Apache Hive, a popular distributed data warehouse option built on Hadoop, allows users to query large datasets. BigQuery, a serverless data warehouse on Google Cloud, provides scalable queries over large datasets. The open-source connector uses Hive metadata to represent tables stored in BigQuery, ensuring data consistency and reliability.

The connector supports queries using the MapReduce and Tez execution engines, creating and deleting BigQuery tables from Hive, and joining BigQuery and BigLake tables with Hive tables. It also supports fast reads from BigQuery tables using Storage Read API streams and Apache Arrow format.

Source: Google Data Analytics Blog

According to cloud providers, Hive-BigQuery connectors can help companies in scenarios such as ensuring operational continuity during migration, using BigQuery for a subset of their data warehouse needs, and maintaining a full open-source software stack.

With the BigQuery Migration Service, Google already supports the BigQuery Batch SQL Translator and the Interactive SQL Translator, converting Hive queries to BigQuery’s own ANSI-compliant SQL syntax. Farip explains:

The new Hive-BigQuery connector has one additional option. He can keep the original queries in HiveQL language and continue to execute those queries in his Hive execution engine on the cluster, but the data migrated to BigQuery and BigLake tables will be accessible to those queries.

This is not the first open-source connector Google has released to reduce data transformations and enable analysis of diverse datasets. The Cloud Storage Connector implements the Hadoop Compatible File System (HCFS) API for storing and accessing data files in Cloud Storage.
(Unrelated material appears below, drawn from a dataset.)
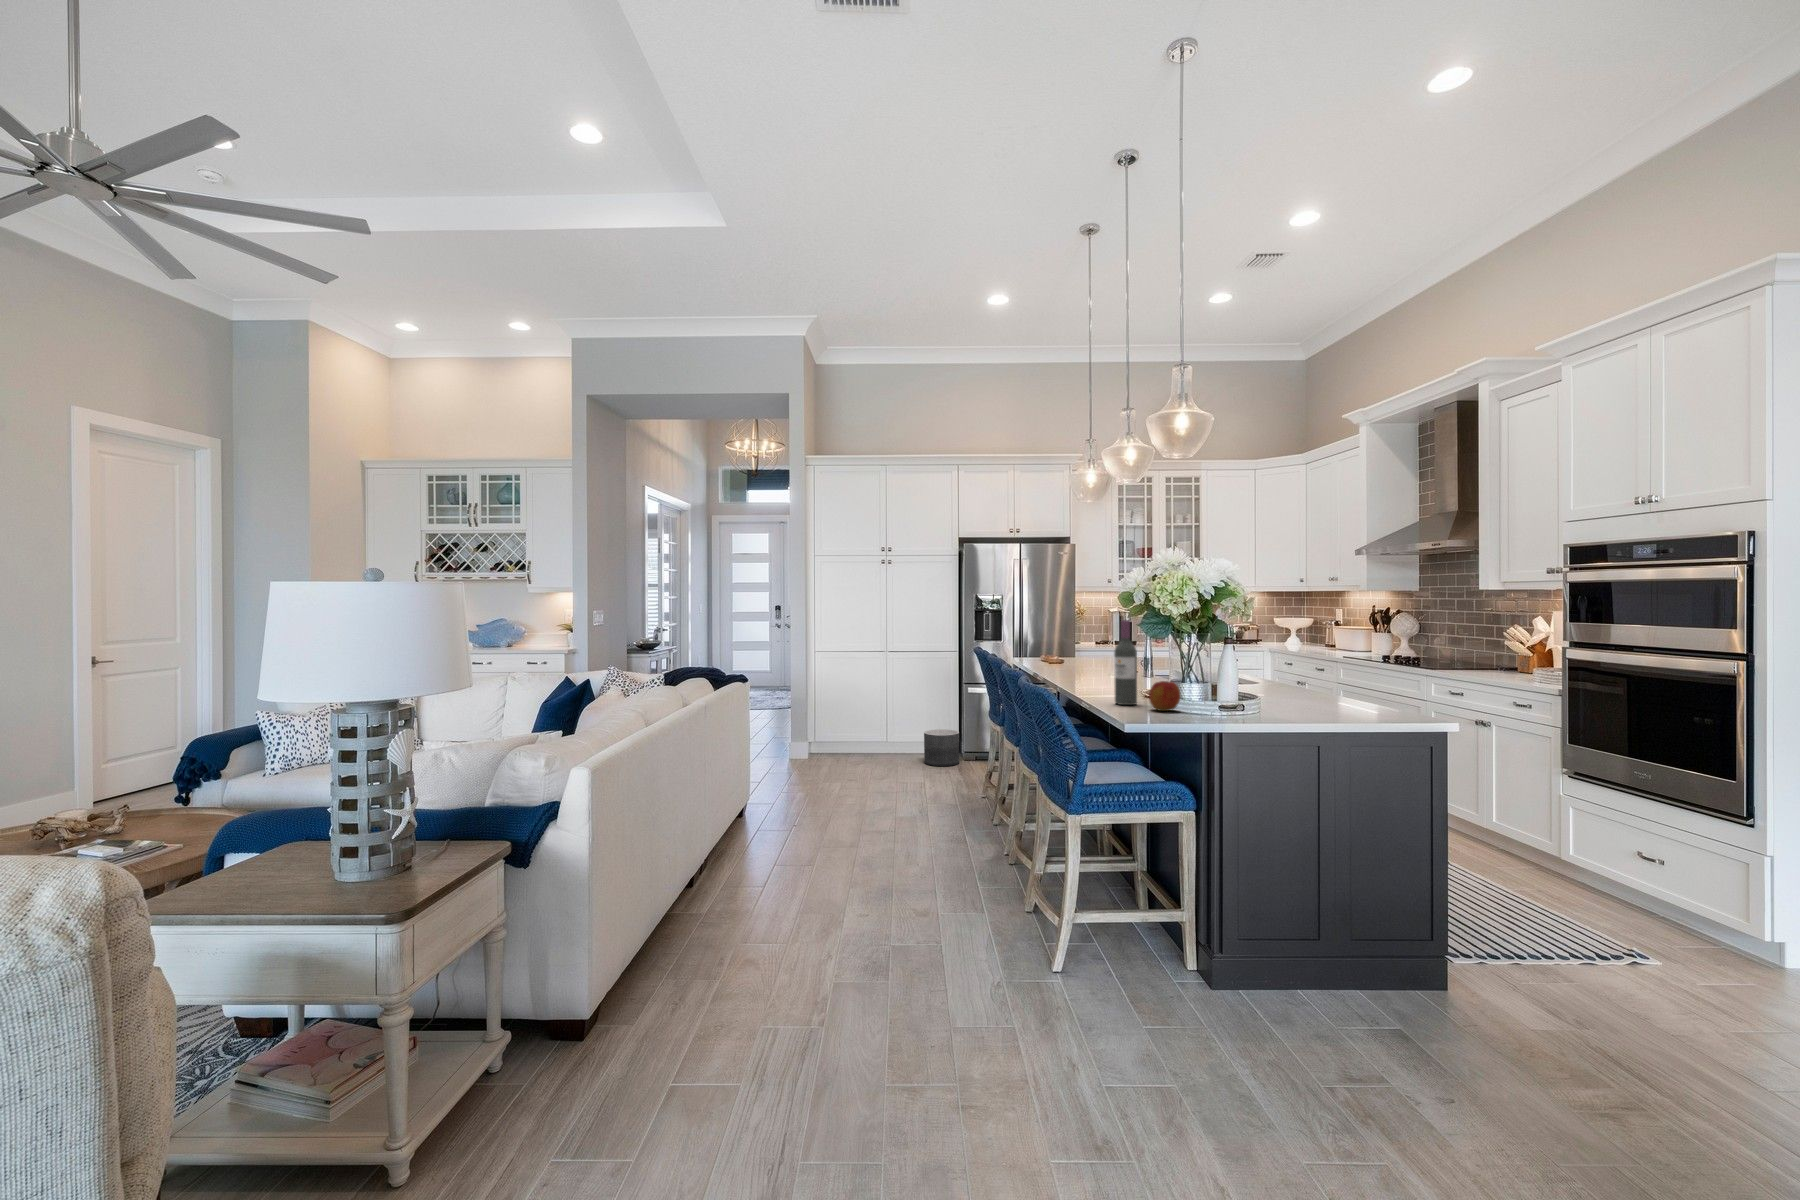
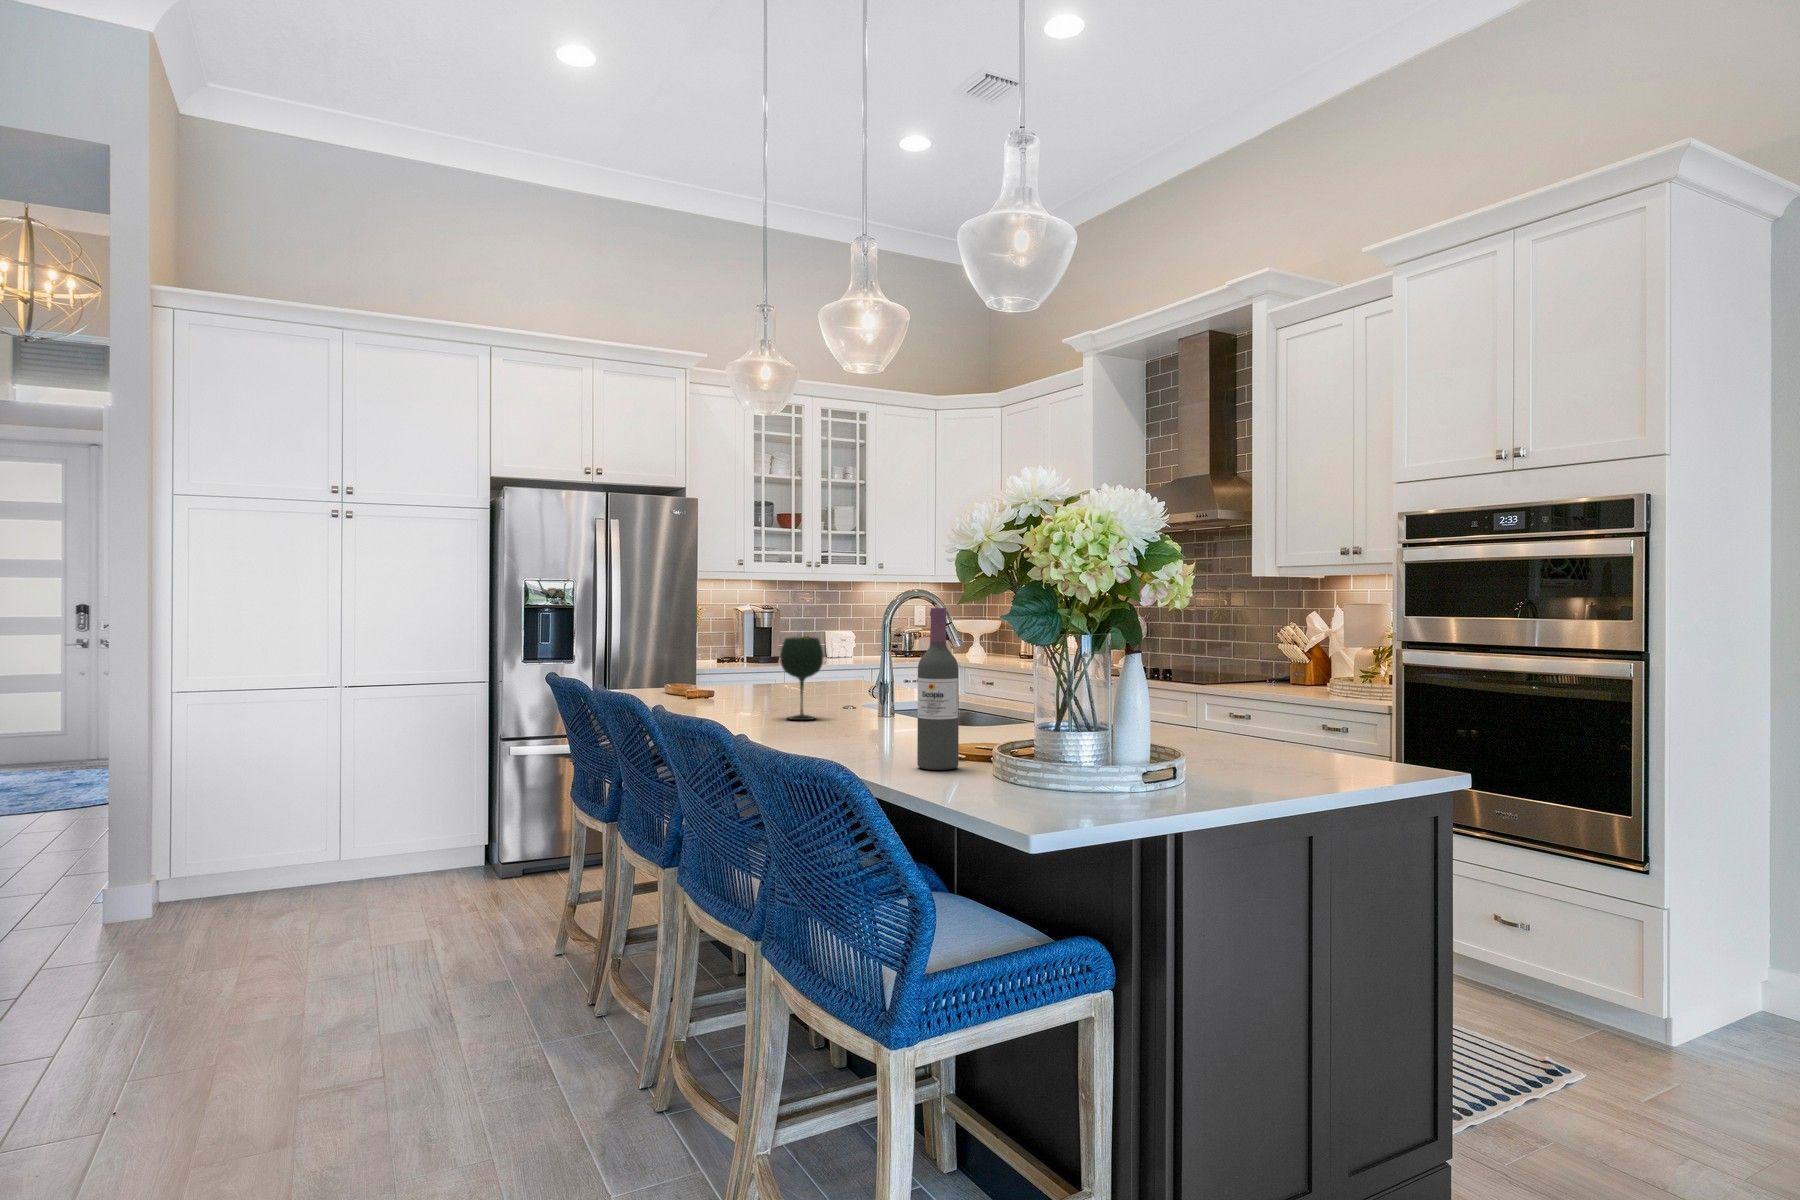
wine glass: none [1085,632,1110,680] -> present [780,637,823,720]
apple: present [1149,681,1180,711] -> none [997,721,1053,778]
planter: present [924,729,959,766] -> none [424,818,492,887]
The Apache Spark SQL connector for BigQuery, on the other hand, implements the Spark SQL data source API for reading BigQuery tables into DataFrames in Spark and writing DataFrames back to BigQuery.

The Hive-BigQuery connector supports Dataproc 2.0 and 2.1. Google has outlined some limitations regarding partitioning. The Hive PARTITIONED BY clause is not supported due to differences in Hive and BigQuery partitioning behavior. However, developers can continue to use time-scaled columns and ingestion time partitioning options supported by BigQuery.

The connector is available on GitHub.